The Brand Council case studies: Asahi
Originally published in 'Cool BrandLeaders', August 2002. The book reviews the UK's strongest cool brands as judged by the independent Brand Council Judges.
Case study provided by The Brand Council.
Visit The Brand Council at www.thebrandcouncil.org
Visit Asahi's website at www.asahibeer.co.uk
Super dry, super cool Asahi beer is the embodiment of modern Japan. Not the traditional Japan of tea ceremonies or picture postcards of snow-capped Mount Fuji but the Japan of the 21st century -- style, design and minimalism.
Asahi's clean, crisp, refreshing taste -- 'Karakuchi' in Japanese -- together with its funky metallic packaging and cutting edge advertising has ensured its rapid ascent. Asahi, which means "rising sun", is the world's third biggest beer brand (Source: Impact 2000) and is available in 50 countries worldwide. Asahi was established more than 100 years ago. Asahi Super Dry brand was introduced 15 years ago.To ensure freshness for Asahi customers throughout Europe, Asahi has been brewed at the Branik Brewery, Prague, by Prazske Pivovary AS since January 2000.There, Asahi is brewed with identical ingredients and to the same exacting standards as in Japan.
Asahi is a distinctive, high quality alternative to mainstream European and American premium lagers. However, it is not a beer targeted at the mass market but is aimed at the cognoscenti -- sophisticated, trend-setting consumers who are selective about what and where they drink. Careful decisions are therefore taken as to where Asahi is sold. It can only be found in cool bars, clubs, hotels and restaurants.

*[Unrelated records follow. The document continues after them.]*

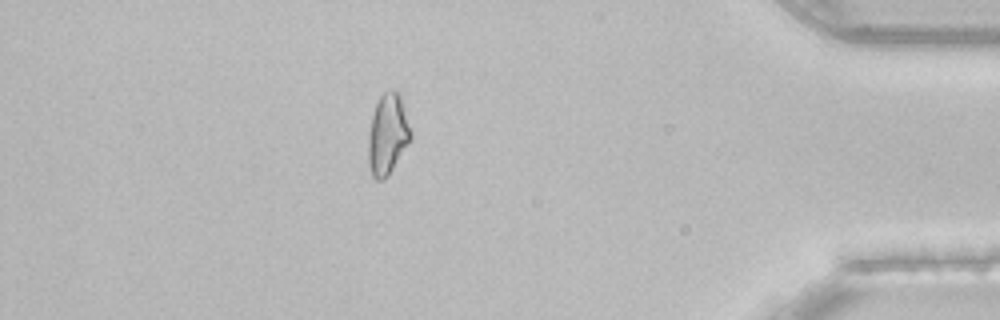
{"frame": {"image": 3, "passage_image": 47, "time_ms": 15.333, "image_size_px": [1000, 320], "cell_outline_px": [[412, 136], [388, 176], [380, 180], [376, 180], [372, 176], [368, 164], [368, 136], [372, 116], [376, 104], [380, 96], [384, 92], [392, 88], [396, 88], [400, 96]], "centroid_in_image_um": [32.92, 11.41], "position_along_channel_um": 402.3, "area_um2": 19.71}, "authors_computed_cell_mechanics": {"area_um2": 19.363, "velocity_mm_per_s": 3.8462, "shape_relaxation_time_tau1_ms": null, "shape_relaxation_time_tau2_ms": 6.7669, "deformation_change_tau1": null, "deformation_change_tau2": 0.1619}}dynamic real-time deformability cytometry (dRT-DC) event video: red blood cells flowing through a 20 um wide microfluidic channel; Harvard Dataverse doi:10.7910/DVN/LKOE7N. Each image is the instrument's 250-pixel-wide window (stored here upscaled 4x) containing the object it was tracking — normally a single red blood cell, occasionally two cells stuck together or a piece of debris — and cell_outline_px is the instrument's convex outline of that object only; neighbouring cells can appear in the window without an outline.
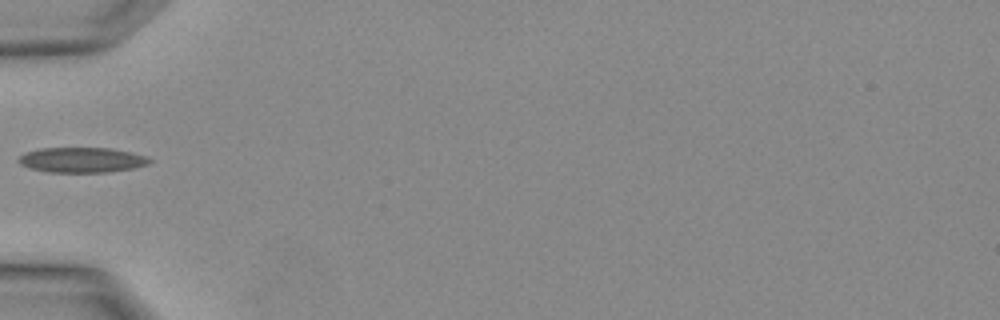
{"species": "Egyptian fruit bat (a non-hibernating species)", "species_latin": "Rousettus aegyptiacus", "temperature_condition": "warm", "stored_images_in_passage": 4, "camera_frame_rate_fps": 3000, "um_per_image_px": 0.085, "animal": {"sex": "female"}, "frame": {"image": 1, "passage_image": 4, "time_ms": 1.0, "image_size_px": [1000, 320], "cell_outline_px": [[152, 160], [148, 164], [132, 168], [104, 172], [48, 172], [28, 168], [20, 164], [16, 160], [24, 152], [40, 148], [112, 148], [148, 156]], "centroid_in_image_um": [6.92, 13.59], "position_along_channel_um": 78.1, "area_um2": 19.25}}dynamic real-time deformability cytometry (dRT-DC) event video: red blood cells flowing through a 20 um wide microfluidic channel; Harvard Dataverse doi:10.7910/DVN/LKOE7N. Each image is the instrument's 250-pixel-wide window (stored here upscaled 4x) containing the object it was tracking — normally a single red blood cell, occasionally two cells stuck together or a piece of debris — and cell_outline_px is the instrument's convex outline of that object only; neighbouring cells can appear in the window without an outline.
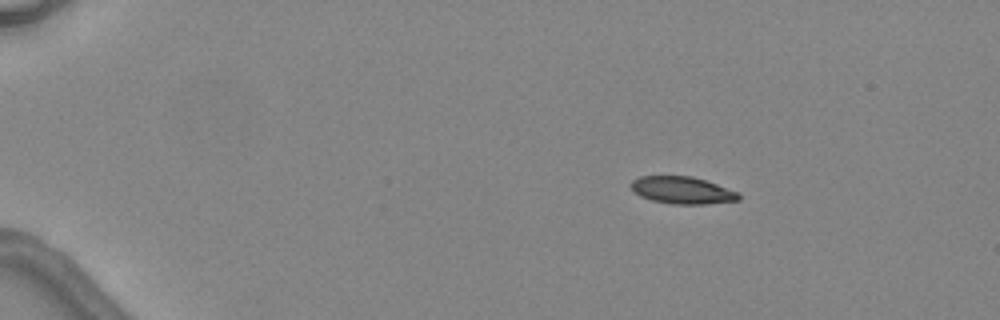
{"species": "common noctule bat (a hibernating species)", "species_latin": "Nyctalus noctula", "temperature_condition": "warm", "stored_images_in_passage": 3, "camera_frame_rate_fps": 3000, "um_per_image_px": 0.085, "animal": {"sex": "female", "body_mass_g": 24.6, "forearm_length_mm": 56.2}, "frame": {"image": 1, "passage_image": 1, "time_ms": 0.0, "image_size_px": [1000, 320], "cell_outline_px": [[740, 200], [704, 204], [672, 204], [652, 200], [640, 196], [628, 184], [632, 180], [640, 176], [692, 176], [740, 192]], "centroid_in_image_um": [57.99, 16.17], "position_along_channel_um": 27.0, "area_um2": 17.05}}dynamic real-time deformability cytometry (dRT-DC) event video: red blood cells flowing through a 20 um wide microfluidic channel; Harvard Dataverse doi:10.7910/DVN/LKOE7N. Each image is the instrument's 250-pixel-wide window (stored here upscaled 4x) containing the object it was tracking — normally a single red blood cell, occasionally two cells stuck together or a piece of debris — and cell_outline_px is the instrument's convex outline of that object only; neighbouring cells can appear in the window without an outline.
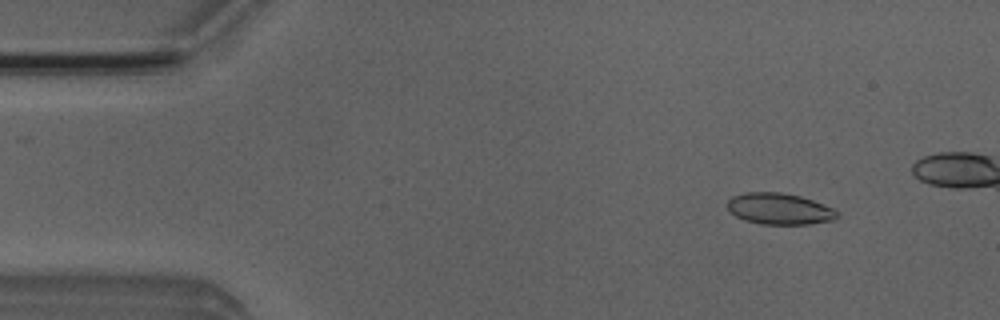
{"species": "Egyptian fruit bat (a non-hibernating species)", "species_latin": "Rousettus aegyptiacus", "temperature_condition": "room temperature", "stored_images_in_passage": 5, "camera_frame_rate_fps": 3000, "um_per_image_px": 0.085, "animal": {"sex": "male"}, "frame": {"image": 1, "passage_image": 2, "time_ms": 1.0, "image_size_px": [1000, 320], "cell_outline_px": [[836, 220], [808, 224], [764, 224], [744, 220], [736, 216], [728, 208], [728, 200], [732, 196], [744, 192], [780, 192], [800, 196], [824, 204], [832, 208], [836, 212]], "centroid_in_image_um": [66.24, 17.74], "position_along_channel_um": 18.8, "area_um2": 19.88}}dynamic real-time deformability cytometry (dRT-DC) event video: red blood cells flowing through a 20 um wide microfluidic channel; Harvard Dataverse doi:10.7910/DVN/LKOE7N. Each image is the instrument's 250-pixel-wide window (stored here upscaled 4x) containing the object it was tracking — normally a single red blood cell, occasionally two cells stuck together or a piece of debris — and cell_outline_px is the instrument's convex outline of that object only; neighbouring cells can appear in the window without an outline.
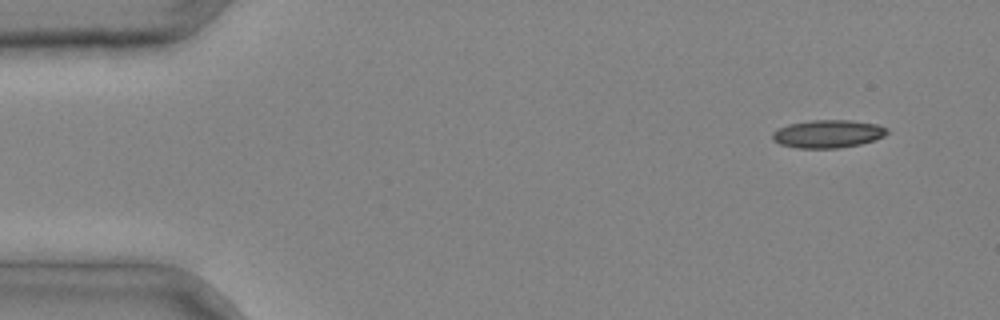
{"species": "common noctule bat (a hibernating species)", "species_latin": "Nyctalus noctula", "temperature_condition": "cold", "stored_images_in_passage": 4, "segment_of_instrument_passage": [1, 2], "camera_frame_rate_fps": 3000, "um_per_image_px": 0.085, "animal": {"sex": "male", "body_mass_g": 20.4}, "frame": {"image": 1, "passage_image": 1, "time_ms": 0.0, "image_size_px": [1000, 320], "cell_outline_px": [[888, 132], [884, 136], [860, 144], [836, 148], [796, 148], [780, 144], [772, 140], [772, 132], [776, 128], [788, 124], [812, 120], [852, 120], [876, 124], [888, 128]], "centroid_in_image_um": [70.33, 11.37], "position_along_channel_um": 14.7, "area_um2": 18.73}}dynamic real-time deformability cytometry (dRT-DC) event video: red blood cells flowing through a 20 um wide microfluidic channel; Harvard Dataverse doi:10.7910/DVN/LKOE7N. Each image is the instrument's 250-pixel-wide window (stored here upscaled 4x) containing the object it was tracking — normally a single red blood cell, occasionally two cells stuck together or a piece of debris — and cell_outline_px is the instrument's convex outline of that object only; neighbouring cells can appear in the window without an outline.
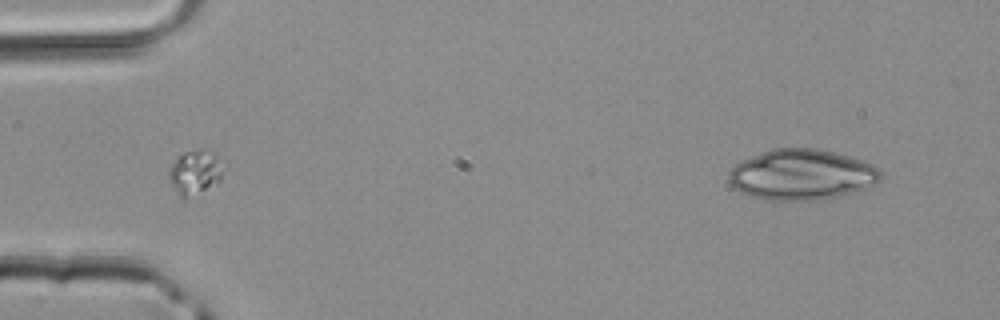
{"species": "common noctule bat (a hibernating species)", "species_latin": "Nyctalus noctula", "temperature_condition": "room temperature", "stored_images_in_passage": 5, "segment_of_instrument_passage": [2, 2], "camera_frame_rate_fps": 3000, "um_per_image_px": 0.085, "animal": {"sex": "male", "body_mass_g": 20.4}, "frame": {"image": 1, "passage_image": 5, "time_ms": 1.333, "image_size_px": [1000, 320], "cell_outline_px": [[880, 180], [876, 184], [840, 196], [820, 200], [764, 200], [740, 192], [728, 180], [728, 172], [736, 164], [752, 156], [772, 148], [816, 148], [836, 152], [852, 156], [872, 164], [880, 168]], "centroid_in_image_um": [68.17, 14.84], "position_along_channel_um": 16.8, "area_um2": 44.91}}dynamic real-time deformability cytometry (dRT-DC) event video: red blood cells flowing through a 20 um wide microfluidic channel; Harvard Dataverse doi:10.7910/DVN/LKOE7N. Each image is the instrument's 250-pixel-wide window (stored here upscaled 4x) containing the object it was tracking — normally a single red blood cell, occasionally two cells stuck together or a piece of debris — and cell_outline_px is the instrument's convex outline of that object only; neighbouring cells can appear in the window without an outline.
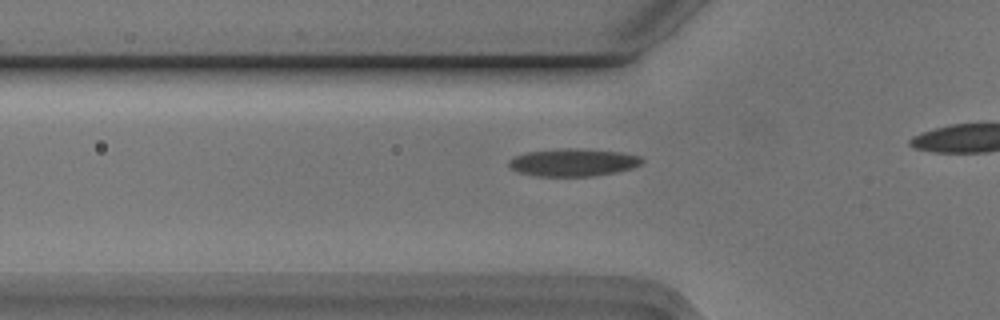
{"species": "Egyptian fruit bat (a non-hibernating species)", "species_latin": "Rousettus aegyptiacus", "temperature_condition": "cold", "stored_images_in_passage": 16, "camera_frame_rate_fps": 3000, "um_per_image_px": 0.085, "animal": {"sex": "male"}, "frame": {"image": 1, "passage_image": 10, "time_ms": 3.0, "image_size_px": [1000, 320], "cell_outline_px": [[644, 164], [632, 168], [616, 172], [592, 176], [536, 176], [520, 172], [512, 168], [508, 164], [508, 160], [516, 156], [528, 152], [568, 148], [572, 148], [620, 152], [640, 156], [644, 160]], "centroid_in_image_um": [48.77, 13.81], "position_along_channel_um": 77.0, "area_um2": 21.21}}
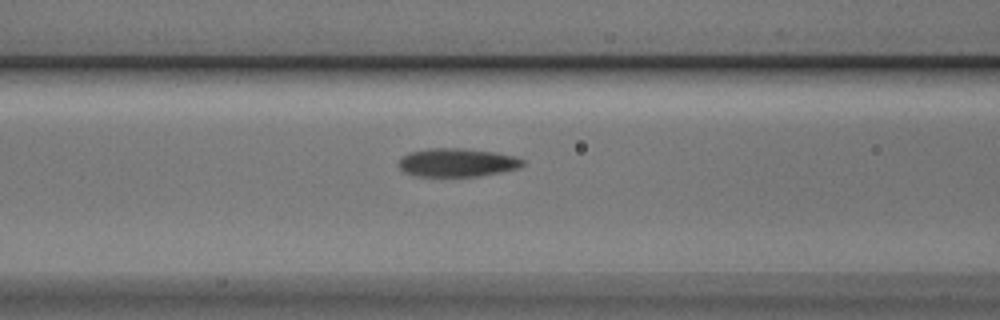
{"frame": {"image": 2, "passage_image": 14, "time_ms": 4.333, "image_size_px": [1000, 320], "cell_outline_px": [[524, 164], [520, 168], [480, 176], [412, 176], [404, 172], [396, 164], [400, 156], [408, 152], [428, 148], [460, 148], [492, 152], [512, 156], [524, 160]], "centroid_in_image_um": [38.77, 13.82], "position_along_channel_um": 127.8, "area_um2": 20.69}}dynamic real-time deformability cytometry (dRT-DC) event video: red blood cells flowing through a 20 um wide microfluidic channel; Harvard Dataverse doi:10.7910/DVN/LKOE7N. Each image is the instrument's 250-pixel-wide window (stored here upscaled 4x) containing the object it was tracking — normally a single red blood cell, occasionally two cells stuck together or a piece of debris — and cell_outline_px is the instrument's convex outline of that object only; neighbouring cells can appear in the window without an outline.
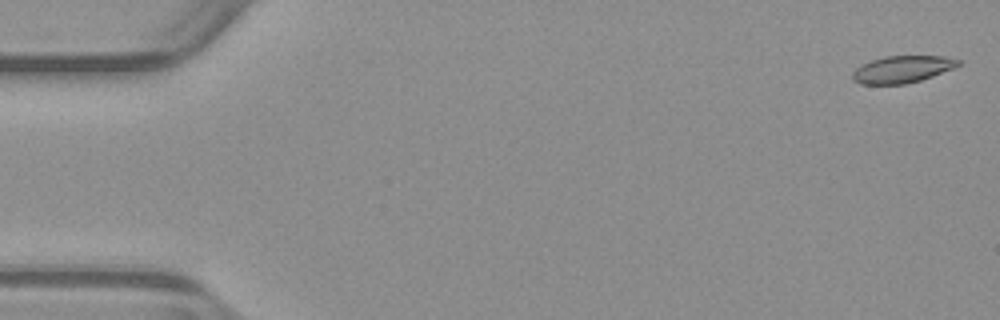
{"species": "common noctule bat (a hibernating species)", "species_latin": "Nyctalus noctula", "temperature_condition": "warm", "stored_images_in_passage": 17, "camera_frame_rate_fps": 3000, "um_per_image_px": 0.085, "animal": {"sex": "male", "body_mass_g": 23.1, "forearm_length_mm": 52.7}, "frame": {"image": 1, "passage_image": 1, "time_ms": 0.0, "image_size_px": [1000, 320], "cell_outline_px": [[964, 60], [960, 64], [952, 68], [932, 76], [920, 80], [904, 84], [860, 84], [852, 80], [852, 72], [856, 68], [872, 60], [884, 56], [944, 56]], "centroid_in_image_um": [76.69, 5.88], "position_along_channel_um": 8.3, "area_um2": 16.59}}
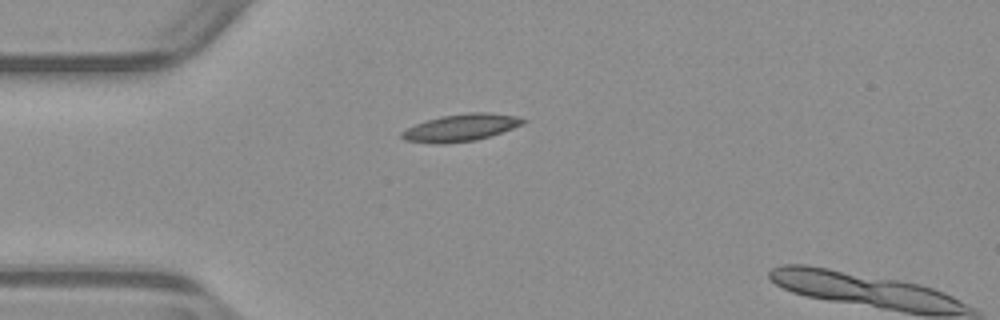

Asahi's advertising reinforces the brand's Japanese heritage with more than a hint of sarcasm. One campaign featured minor UKcelebrities such as sports commentator Dicky Davies draped in a fur coat and singer Bonnie Langford playing golf. The accompanying text was a mixture of Japanese ideograms and stilted English translations such as "remarkable and finesse so good". The campaign was a sophisticated parody of Japanese advertising and its reliance upon celebrity endorsement. To many consumers, the kitsch campaign was confusing, but the target audience, the marketing literate, cool elite, got the point immediatelyand recognised that it was about understanding the unwritten rules of what is cool. Last year, Asahi-branded cool rickshaws could also be seen carrying passengers through central London.
The latest campaign, which is again very stylised, uses a backdrop of white with a red circle, reminiscent of the Japanese flag. The line "Pure beer Japan style" in each execution is accompanied with wise words on bar etiquette in a mock proverb style. The ads also feature young people high kicking or sitting in meditation positions.
Asahi also reaches young urbanites through sponsorship of selected projects.The brewery has produced guides to life in Tokyo and to the Japanese club scene, sponsored magazine inserts on Japanese food and drink, and published a guide to Japanese London in association with Time Out.
Asahi also supports art installations, cult films, fashion parties and music events as well as advertising in edgy, underground publications focusing on London's Hoxton art, music and fashion scene.
A joint promotion with Japanese retailer Muji and Asahi's support of Selfridges' month-long "Tokyo Life" campaign which focused on Tokyo youth culture reinforced the aspects of Asahi's Japanese heritage which are in tune with western aspirations, expectations and values.This helped Asahi reach style conscious consumers fascinated by all things Japanese from its food and fashion to Manga comics and iMode superfast internet access via a mobile phone; from 'Kawaii' culture (a devotion to all things cute and fluffy) to high tech vending machines that dispense everything from noodles to CDs.